The only solution available today (that I know of) is to use the cmdlets to connect to your service without the parameter Credential. This will show you the Sign in to your account popup of that service and this login window has the support for MFA. For example:
Does this mean you have to throw all your scripts into the recycle bin? No, you are going to accept and embrace this.
It is what it is.
You can add a switch parameter to your own script to indicate MFA should be used. With that you can have a if-then-else construction.
[CMDLetBinding()] Param( # Tenant Name [Parameter(Mandatory=$true,HelpMessage="Your tenant name. E.g. Mavention or Contoso")] [String] $TenantName, # Use MFA login [Switch]$MFA ) $urlSPOAdmin = "https://$($TenantName)-admin.sharepoint.com" if ( $MFA ) { Login-AzureRmAccount Connect-SPOService -Url $urlSPOAdmin } else { $AdminUsername = Read-Host -Prompt "Azure Admin User Account" $AdminPassword = Read-Host -Prompt "Password" -AsSecureString $adminCredentials = New-Object -TypeName System.Management.Automation.PSCredential -argumentlist $AdminUsername, $AdminPassword Login-AzureRmAccount -Credential $adminCredentials Connect-SPOService -Url $urlSPOAdmin -Credential $adminCredentials }
Summary
As more and more customers are enabling multi-factor authentication (MFA) for administrator accounts, your PowerShell scripts may not work anymore. In case of MFA enabled accounts, you have to use the cmdlets to connect to your service without the parameter Credential. The Sign-In window has support for MFA.
Thanks for the tips! I was running into this issue while running to run power shell scripts against an Office 365 tenant with MFA enabled. Leaving out the credential parameter and letting it prompt for authentication worked great.
Hi Sam,
Glad to hear!
grtz,
Octavie
I have a scheduled task (at night) executes a PS script that copies 400+ databases from prod to dev and creates a number of dev-specific accounts(AAD and Groups) and their permissions after the dev databases have copied. The copy step can be done with a non-AD account but the application of the dev-specific accounts must be done using an AAD account. MFA looks to break this template by requiring me to be there to provide and account and password information interactively. Am I missing something? Thanks for helping me see clearly.
Hi John,
Do I understand it correctly, that your daily scheduled script is running under the credentials (yours?) that has MFA enabled?

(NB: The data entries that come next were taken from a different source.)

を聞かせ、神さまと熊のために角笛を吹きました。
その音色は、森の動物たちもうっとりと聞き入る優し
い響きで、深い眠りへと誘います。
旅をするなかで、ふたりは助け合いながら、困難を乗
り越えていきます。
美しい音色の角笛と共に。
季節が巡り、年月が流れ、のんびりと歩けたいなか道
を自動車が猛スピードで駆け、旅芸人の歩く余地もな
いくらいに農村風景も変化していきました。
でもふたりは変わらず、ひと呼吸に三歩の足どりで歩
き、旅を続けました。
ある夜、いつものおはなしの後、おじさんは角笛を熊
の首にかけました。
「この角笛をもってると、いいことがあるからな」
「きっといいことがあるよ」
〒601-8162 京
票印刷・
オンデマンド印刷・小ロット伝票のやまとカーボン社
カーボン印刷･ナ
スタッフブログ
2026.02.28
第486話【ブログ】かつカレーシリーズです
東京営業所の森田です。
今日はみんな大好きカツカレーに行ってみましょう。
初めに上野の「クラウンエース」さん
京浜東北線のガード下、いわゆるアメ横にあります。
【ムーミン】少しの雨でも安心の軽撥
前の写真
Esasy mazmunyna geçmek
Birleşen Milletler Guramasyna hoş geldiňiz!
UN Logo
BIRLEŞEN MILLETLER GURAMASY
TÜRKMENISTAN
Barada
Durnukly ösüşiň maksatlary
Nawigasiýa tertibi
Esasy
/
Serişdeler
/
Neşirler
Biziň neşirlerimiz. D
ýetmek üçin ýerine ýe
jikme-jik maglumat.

Looks to me that this should be better some service account without MFA enabled and having sufficient permissions (read: not necessarily the Global Admin role) to run this process.
grtz,
Octavie
Thanks for the reply and confirmation. The service account without MFA is the only approach that came to mind to address my situation.
Thanks for the information. However, I am not too sure about this statement
“Does this mean you have to throw all your scripts into the recycle bin? No, you are going to accept and embrace this.
It is what it is.”
Not to be blunt or anything, but embrace it and then what? We have Powershell scripts that run nightly to sync content to cloud. Basically, all of them have now become unusable because of MFA. Any insight into how those scripts can be enabled for MFA without user intervention?
Hi Michael, afaik you should not use an account with MFA for unattended processes like you describe. So, create and use a dedicated service account for your purpose and do not use MFA.
Cheers,
Octavie
This script sort of can be added to your scripts to solve the issue, only thing now is you gotta update from Login-AzureRm to Az, which has a fancy migration tool for it from microsoft. Cheers!
You could make a script that uses access and refresh tokens, you would only have to authenticate once (with mfa).